═══ Given records

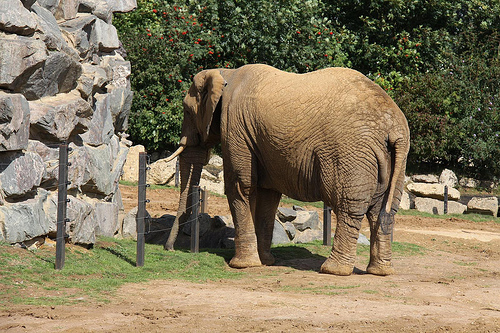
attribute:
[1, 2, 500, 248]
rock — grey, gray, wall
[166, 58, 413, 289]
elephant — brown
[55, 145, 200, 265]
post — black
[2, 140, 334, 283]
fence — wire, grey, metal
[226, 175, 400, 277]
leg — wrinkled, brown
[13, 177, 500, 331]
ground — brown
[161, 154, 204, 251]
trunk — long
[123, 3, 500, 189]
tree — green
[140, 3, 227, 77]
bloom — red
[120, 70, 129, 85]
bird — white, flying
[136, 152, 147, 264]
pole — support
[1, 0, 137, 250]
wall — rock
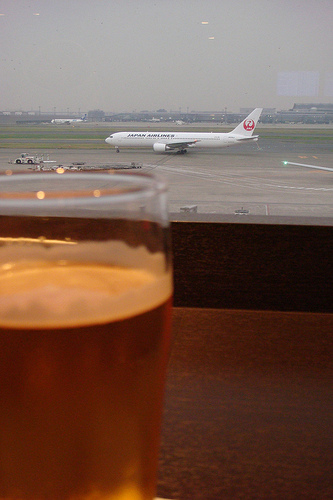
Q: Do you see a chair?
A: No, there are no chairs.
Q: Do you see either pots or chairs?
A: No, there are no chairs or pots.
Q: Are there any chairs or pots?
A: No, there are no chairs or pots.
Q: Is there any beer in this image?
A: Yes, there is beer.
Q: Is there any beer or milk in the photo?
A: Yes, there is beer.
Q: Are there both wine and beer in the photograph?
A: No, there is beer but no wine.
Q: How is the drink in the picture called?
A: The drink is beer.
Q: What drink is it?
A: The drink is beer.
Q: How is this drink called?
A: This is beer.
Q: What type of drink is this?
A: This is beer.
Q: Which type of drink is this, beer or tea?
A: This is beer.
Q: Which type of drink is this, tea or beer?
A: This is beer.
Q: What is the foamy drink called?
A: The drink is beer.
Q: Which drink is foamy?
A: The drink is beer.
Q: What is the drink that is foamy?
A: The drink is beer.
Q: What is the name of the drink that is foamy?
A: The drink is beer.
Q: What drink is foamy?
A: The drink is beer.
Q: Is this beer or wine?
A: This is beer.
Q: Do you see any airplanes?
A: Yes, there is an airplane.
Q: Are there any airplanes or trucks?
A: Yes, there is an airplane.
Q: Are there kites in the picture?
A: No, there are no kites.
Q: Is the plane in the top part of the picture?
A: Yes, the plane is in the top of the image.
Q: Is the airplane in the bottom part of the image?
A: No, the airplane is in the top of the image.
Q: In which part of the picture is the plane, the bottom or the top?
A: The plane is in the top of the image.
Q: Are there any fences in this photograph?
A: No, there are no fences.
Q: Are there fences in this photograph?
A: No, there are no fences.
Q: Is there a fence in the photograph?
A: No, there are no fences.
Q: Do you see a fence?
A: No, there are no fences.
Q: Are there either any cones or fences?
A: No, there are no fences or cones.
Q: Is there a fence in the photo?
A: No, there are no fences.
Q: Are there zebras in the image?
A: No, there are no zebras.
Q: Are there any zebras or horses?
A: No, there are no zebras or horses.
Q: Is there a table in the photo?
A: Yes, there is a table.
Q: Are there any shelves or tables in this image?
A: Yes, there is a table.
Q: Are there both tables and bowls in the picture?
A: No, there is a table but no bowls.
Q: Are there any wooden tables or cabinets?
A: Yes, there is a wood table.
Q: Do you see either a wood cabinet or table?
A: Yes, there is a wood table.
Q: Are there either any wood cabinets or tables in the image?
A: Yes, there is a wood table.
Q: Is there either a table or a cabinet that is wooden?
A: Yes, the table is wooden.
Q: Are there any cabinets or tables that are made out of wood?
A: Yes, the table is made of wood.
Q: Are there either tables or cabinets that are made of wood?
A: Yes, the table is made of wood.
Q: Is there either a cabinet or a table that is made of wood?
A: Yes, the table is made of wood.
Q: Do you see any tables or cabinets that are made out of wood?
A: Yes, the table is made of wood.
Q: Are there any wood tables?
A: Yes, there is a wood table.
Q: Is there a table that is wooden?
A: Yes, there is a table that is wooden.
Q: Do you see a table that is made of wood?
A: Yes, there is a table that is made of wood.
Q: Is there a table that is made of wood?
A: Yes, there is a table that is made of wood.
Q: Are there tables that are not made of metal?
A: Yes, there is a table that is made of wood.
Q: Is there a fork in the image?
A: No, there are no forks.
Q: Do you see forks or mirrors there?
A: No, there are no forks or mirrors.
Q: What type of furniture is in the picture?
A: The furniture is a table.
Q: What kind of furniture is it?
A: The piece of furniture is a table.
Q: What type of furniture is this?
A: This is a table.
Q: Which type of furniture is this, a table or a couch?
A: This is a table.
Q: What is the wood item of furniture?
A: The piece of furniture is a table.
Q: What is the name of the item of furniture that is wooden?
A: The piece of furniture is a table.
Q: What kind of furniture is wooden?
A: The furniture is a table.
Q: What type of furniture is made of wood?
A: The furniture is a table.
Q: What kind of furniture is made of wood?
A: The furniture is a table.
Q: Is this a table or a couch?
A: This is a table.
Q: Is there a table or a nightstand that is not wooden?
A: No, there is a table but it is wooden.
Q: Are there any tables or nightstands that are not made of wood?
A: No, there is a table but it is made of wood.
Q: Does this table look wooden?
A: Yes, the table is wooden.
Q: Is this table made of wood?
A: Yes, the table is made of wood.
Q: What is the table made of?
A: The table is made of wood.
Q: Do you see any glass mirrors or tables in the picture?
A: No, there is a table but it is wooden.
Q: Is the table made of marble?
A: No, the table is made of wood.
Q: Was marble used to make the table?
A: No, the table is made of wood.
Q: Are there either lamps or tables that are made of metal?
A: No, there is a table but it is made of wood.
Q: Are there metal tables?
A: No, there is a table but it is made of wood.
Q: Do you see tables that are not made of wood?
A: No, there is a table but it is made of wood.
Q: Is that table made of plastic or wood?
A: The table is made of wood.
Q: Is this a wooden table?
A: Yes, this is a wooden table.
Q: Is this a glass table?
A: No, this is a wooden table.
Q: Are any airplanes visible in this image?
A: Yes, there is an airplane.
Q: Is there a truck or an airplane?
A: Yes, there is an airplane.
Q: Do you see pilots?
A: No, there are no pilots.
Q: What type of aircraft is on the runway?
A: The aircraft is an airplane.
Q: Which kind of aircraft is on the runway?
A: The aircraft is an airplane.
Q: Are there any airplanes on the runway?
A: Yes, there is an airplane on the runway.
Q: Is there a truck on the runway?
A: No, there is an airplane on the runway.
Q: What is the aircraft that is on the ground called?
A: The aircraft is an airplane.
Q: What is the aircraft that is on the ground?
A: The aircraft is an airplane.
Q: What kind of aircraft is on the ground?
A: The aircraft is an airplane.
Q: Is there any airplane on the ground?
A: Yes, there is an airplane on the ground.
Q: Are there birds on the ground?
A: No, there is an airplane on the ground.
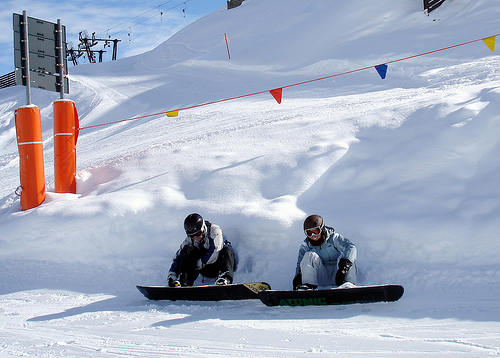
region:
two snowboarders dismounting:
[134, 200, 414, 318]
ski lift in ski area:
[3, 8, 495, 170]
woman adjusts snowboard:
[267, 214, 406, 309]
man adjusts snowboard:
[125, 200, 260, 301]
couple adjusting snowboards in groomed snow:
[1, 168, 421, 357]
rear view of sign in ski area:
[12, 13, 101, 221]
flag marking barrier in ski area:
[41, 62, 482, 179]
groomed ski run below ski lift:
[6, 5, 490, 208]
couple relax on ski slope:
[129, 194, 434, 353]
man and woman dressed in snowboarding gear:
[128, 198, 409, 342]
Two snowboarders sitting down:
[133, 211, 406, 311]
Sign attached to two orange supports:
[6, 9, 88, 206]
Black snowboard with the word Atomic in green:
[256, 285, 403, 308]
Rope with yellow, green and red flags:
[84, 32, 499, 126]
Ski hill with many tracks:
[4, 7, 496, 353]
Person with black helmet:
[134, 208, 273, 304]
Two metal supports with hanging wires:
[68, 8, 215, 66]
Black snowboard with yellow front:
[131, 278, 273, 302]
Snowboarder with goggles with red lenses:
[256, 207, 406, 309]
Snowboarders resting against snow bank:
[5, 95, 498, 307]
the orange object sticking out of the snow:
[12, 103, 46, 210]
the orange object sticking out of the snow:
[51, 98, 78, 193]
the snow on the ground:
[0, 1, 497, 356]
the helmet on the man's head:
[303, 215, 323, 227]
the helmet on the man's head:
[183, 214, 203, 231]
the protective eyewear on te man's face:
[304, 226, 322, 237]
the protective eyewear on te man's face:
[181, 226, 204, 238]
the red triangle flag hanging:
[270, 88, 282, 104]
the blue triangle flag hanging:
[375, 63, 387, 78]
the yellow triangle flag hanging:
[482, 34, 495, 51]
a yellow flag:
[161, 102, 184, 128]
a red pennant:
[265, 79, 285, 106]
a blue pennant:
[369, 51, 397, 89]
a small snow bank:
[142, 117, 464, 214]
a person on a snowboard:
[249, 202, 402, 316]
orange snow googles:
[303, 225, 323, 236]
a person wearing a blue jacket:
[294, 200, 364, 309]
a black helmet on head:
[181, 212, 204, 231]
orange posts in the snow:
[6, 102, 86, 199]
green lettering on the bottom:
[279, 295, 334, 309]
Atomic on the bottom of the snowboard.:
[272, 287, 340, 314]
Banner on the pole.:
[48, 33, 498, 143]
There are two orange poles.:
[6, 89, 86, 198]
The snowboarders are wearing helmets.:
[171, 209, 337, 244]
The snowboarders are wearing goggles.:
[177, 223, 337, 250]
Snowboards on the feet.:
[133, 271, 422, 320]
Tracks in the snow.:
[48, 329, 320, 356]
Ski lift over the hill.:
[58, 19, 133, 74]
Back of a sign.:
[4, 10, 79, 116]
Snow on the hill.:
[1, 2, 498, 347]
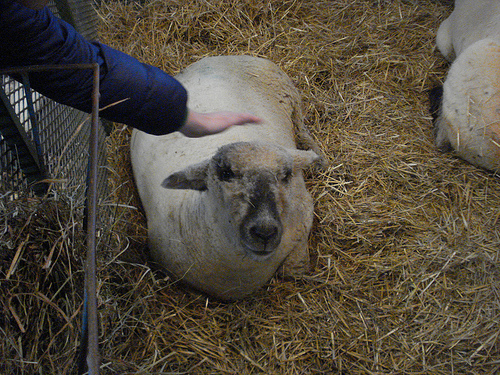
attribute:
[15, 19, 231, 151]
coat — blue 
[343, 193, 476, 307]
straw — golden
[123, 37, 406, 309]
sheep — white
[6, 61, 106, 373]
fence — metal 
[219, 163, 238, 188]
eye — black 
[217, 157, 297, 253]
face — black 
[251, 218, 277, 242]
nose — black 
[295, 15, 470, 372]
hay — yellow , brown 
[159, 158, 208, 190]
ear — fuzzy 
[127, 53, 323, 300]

══════

## [Requirements]
Rewrite the rows, beginning at the line that contains "Q: How is this drink called?" and stopping after the line that contains "A: No, the airplane", with "foamy" changed to "frothy" and nothing else altered. Give only those lines.

## [Expected answer]
Q: How is this drink called?
A: This is beer.
Q: What type of drink is this?
A: This is beer.
Q: Which type of drink is this, beer or tea?
A: This is beer.
Q: Which type of drink is this, tea or beer?
A: This is beer.
Q: What is the frothy drink called?
A: The drink is beer.
Q: Which drink is frothy?
A: The drink is beer.
Q: What is the drink that is frothy?
A: The drink is beer.
Q: What is the name of the drink that is frothy?
A: The drink is beer.
Q: What drink is frothy?
A: The drink is beer.
Q: Is this beer or wine?
A: This is beer.
Q: Do you see any airplanes?
A: Yes, there is an airplane.
Q: Are there any airplanes or trucks?
A: Yes, there is an airplane.
Q: Are there kites in the picture?
A: No, there are no kites.
Q: Is the plane in the top part of the picture?
A: Yes, the plane is in the top of the image.
Q: Is the airplane in the bottom part of the image?
A: No, the airplane is in the top of the image.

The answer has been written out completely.